▶ _INFORMATION_
- - - - - - -

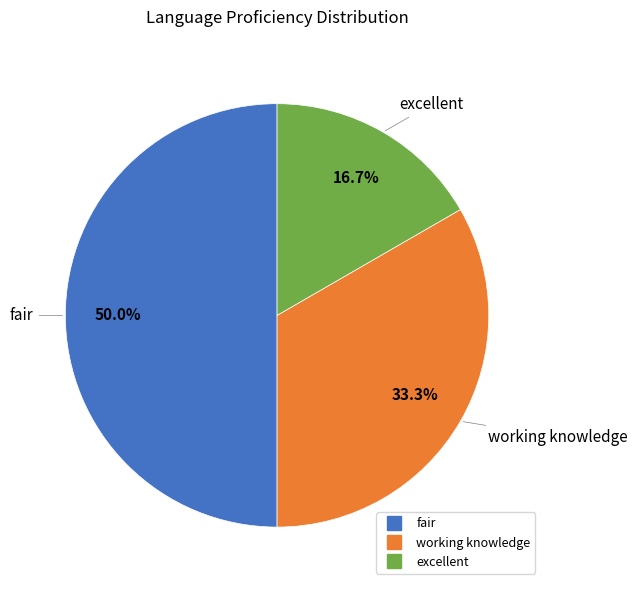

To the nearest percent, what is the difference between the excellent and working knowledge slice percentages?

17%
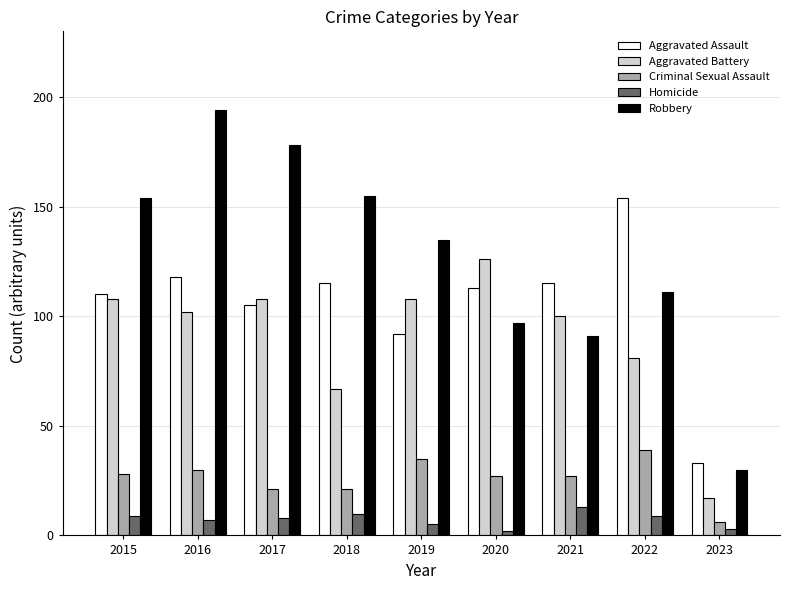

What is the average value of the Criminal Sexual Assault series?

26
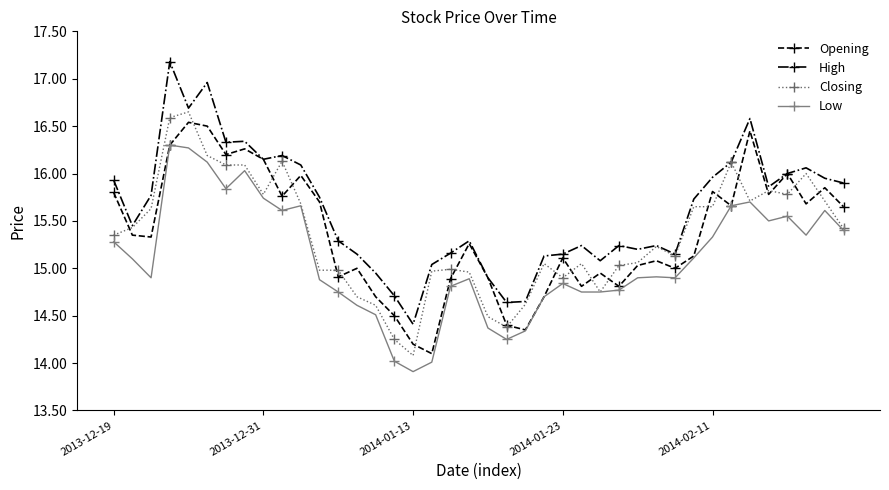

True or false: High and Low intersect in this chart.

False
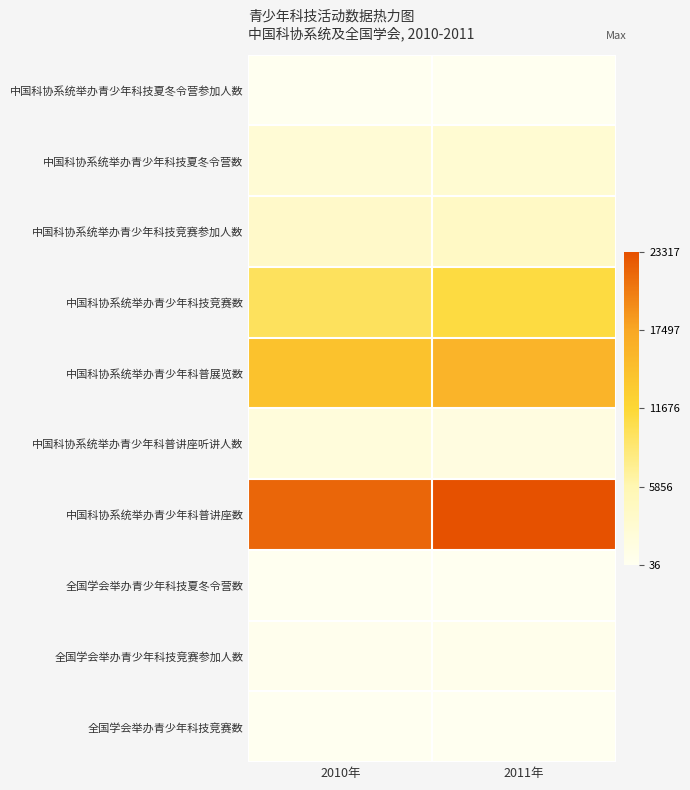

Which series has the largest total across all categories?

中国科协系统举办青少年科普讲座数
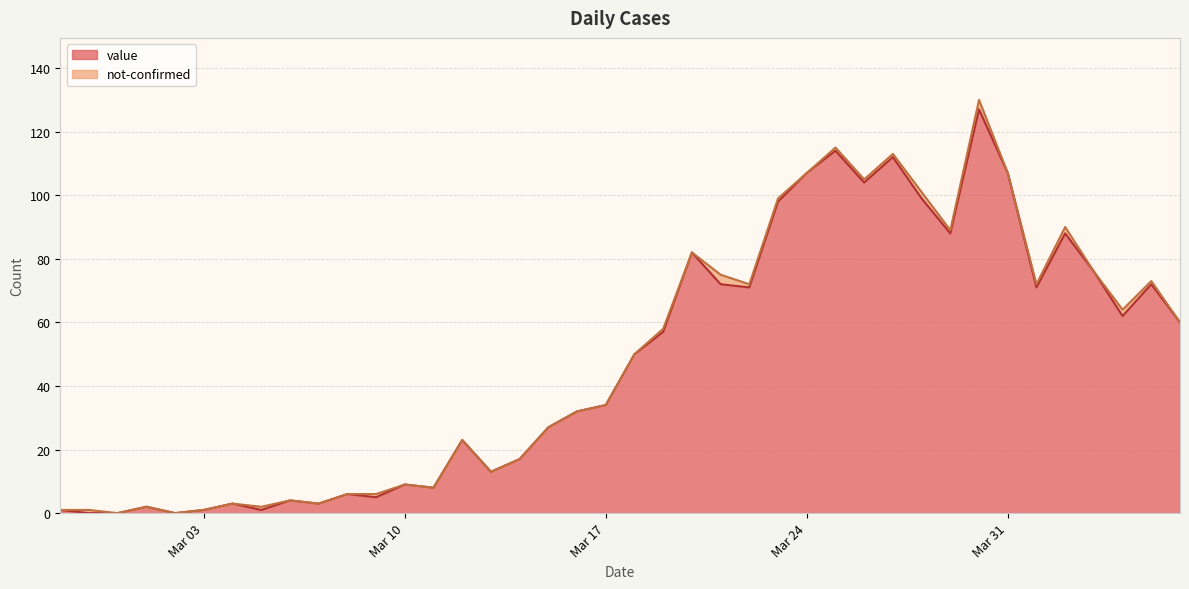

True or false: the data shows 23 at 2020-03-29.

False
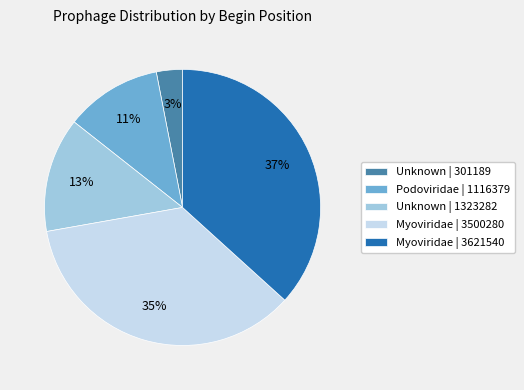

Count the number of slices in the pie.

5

- - - - - - -

▶ _BRIEF_
Which lines in the items above contain the string "series", with case counting? Gather each of those lines in full.

▶ _SOLUTION FOR THIS EXERCISE_
What is the average value of the Criminal Sexual Assault series?
Which series has the largest total across all categories?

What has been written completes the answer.